La ville fut toujours très florissante sous les Ptolémées et sous les Romains. Elle ne dégénéra point sous les Arabes ; les Mameluks et les Turcs, qui la conquirent tour à tour avec le reste de l’Égypte, ne la laissèrent point dépérir. Les Turcs même lui conservèrent un reste de grandeur ; elle ne tomba que lorsque le passage du cap de Bonne-Espérance ouvrit à l’Europe le chemin de l’Inde, et changea le commerce du monde, qu’Alexandre avait changé, et qui avait changé plusieurs fois avant Alexandre.

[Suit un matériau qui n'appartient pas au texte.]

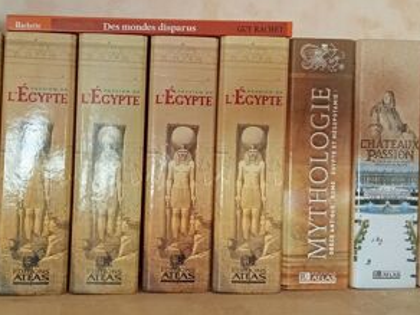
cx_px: 154
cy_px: 140
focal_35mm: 46
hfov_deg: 40.9
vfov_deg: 31.5
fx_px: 558
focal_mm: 2.78
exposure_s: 1/33.3
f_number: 2
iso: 125
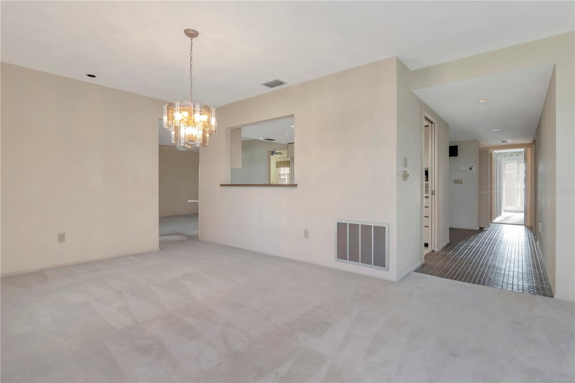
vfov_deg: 72.0
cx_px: 288
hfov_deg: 95.0
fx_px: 263
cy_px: 192
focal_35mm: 16
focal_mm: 11
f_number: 9
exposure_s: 1/15
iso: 800
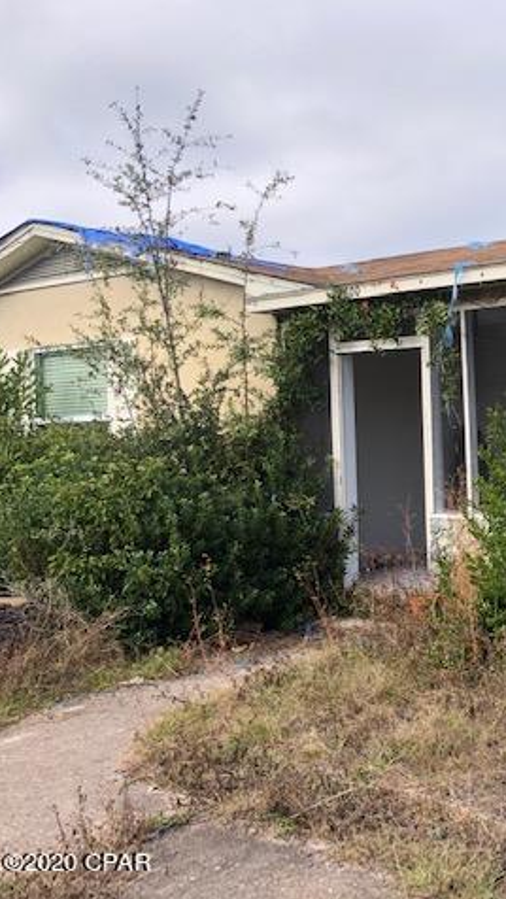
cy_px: 448
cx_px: 599
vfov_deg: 49.4
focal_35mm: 41
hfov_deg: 26.1
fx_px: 977
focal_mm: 4
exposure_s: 1/1091
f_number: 1.8
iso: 20
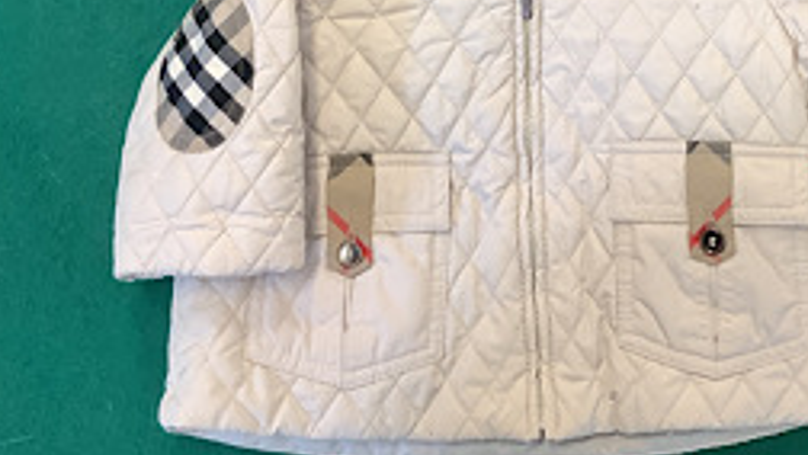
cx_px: 579
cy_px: -19
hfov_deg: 31.0
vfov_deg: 17.5
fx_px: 1436
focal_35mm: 67
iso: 125
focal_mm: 3.3
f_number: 2.4
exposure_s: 1/50
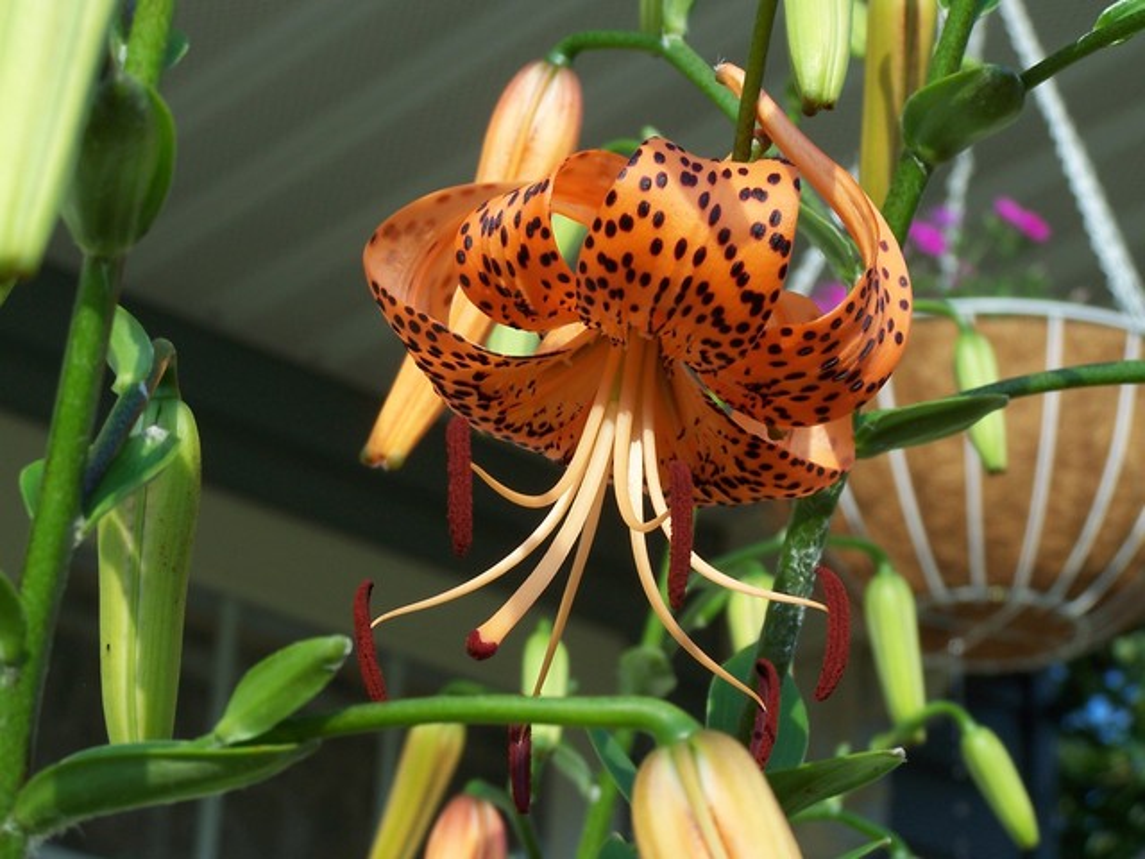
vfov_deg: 14.1
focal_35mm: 105
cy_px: 430
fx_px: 3473
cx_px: 572
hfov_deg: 18.7
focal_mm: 17.5
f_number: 4.5
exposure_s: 1/350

Ce qui est à remarquer dans les Alexandrins sous toutes les dominations, c’est leur industrie jointe à la légèreté, leur amour des nouveautés avec l’application au commerce et à tous les travaux qui le font fleurir, leur esprit contentieux et querelleur avec peu de courage, leur superstition, leur débauche ; tout cela n’a jamais changé.

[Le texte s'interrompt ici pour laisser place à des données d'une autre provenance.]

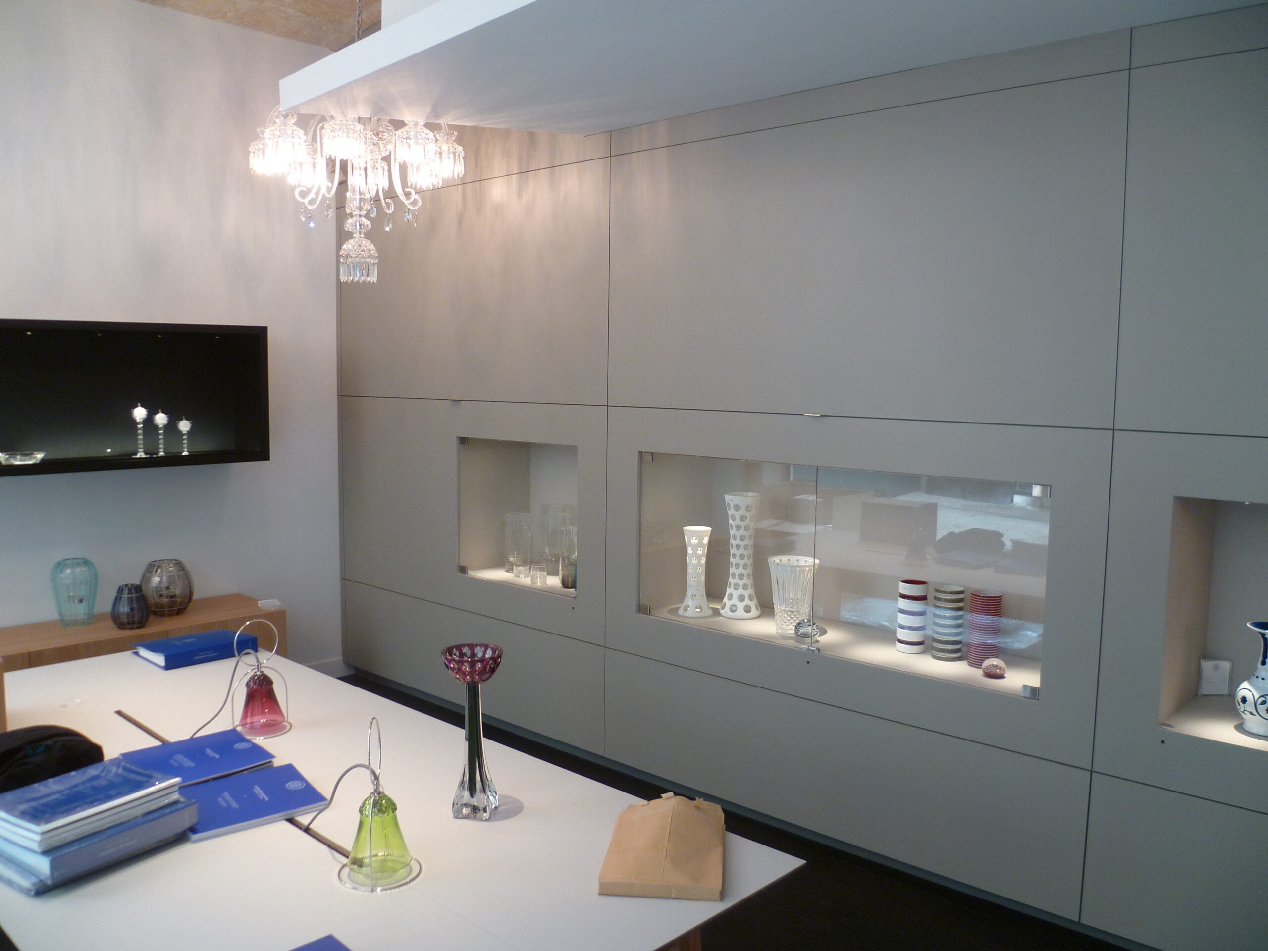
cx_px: 634
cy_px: 476
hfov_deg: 63.4
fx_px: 1026
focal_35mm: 28
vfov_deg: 49.7
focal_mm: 5
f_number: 2.8
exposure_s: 1/30
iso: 125
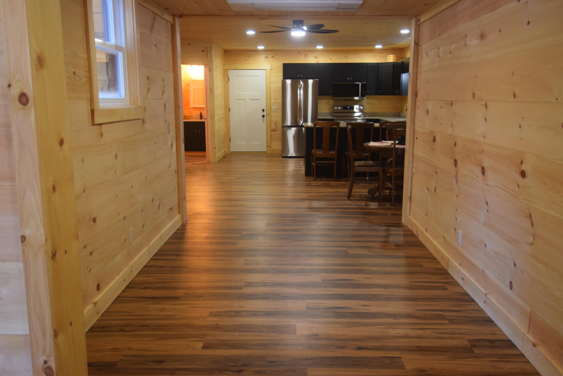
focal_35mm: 33
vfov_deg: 40.0
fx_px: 516
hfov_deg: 57.2
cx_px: 282
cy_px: 188
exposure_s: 1/60
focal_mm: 22
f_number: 4
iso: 1000
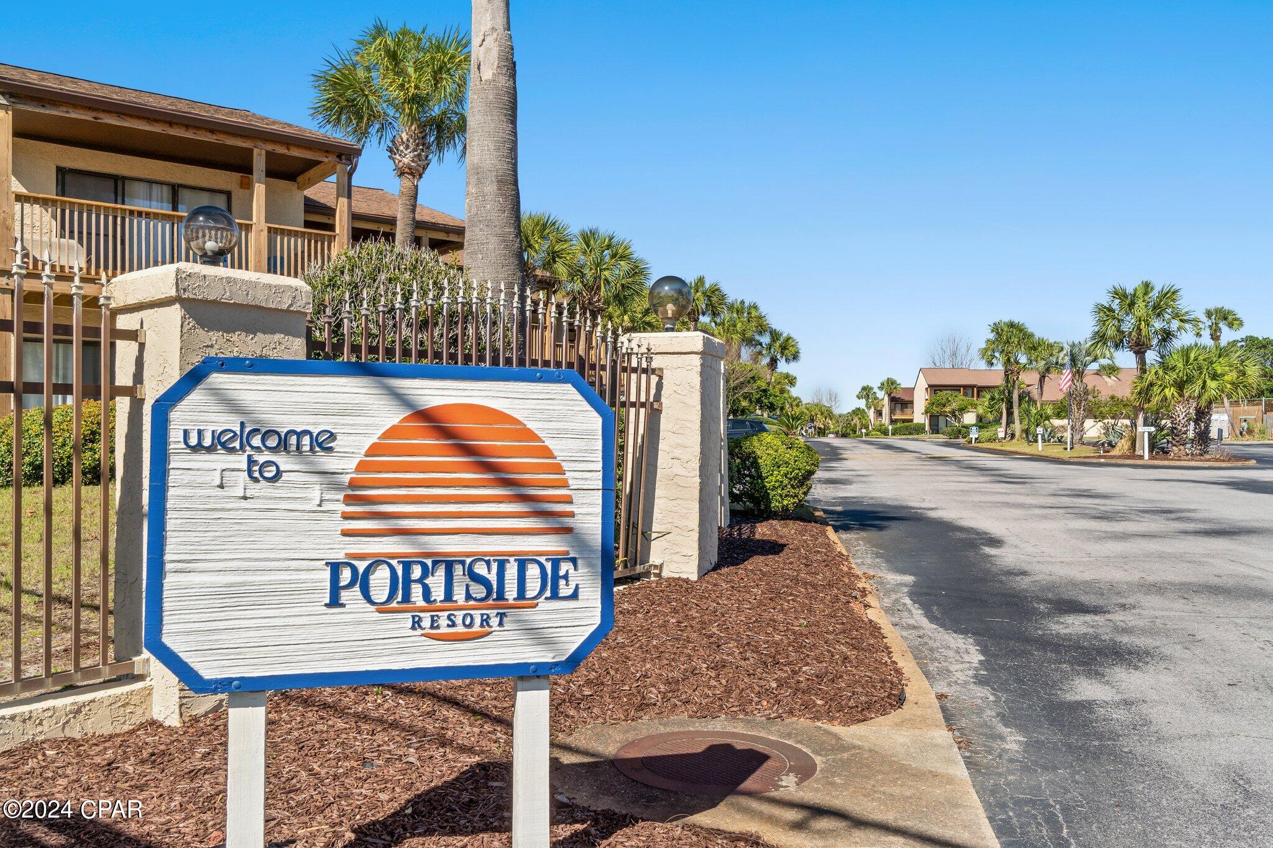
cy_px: 424
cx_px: 636
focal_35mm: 27
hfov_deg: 67.4
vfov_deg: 47.9
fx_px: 955
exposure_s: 1/60
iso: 100
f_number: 9
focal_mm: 18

La ville fut peuplée d’Égyptiens, de Grecs et de Juifs, qui tous, de pauvres qu’ils étaient auparavant, devinrent riches par le commerce. L’opulence y introduisit les beaux-arts, le goût de la littérature, et par conséquent celui de la dispute.

Les Juifs y bâtirent un temple magnifique, ainsi qu’ils en avaient un autre à Bubaste ; ils y traduisirent leurs livres en grec, qui était devenu la langue du pays. Les chrétiens y eurent de grandes écoles. Les animosités furent si vives entre les Égyptiens naturels, les Grecs, les Juifs et les chrétiens, qu’ils s’accusaient continuellement les uns les autres auprès du gouverneur ; et ces querelles n’étaient pas son moindre revenu. Les séditions même furent fréquentes et sanglantes. Il y en eut une sous l’empire de Caligula, dans laquelle les Juifs, qui exagèrent tout, prétendent que la jalousie de religion et de commerce leur coûta cinquante mille hommes, que les Alexandrins égorgèrent.

Le christianisme, que les Pantène, les Origène, les Clément, avaient établi, et qu’ils avaient fait admirer par leurs mœurs, y dégénéra au point qu’il ne fut plus qu’un esprit de parti. Les chrétiens prirent les mœurs des Égyptiens. L’avidité du gain l’emporta sur la religion, et tous les habitants, divisés entre eux, n’étaient d’accord que dans l’amour de l’argent.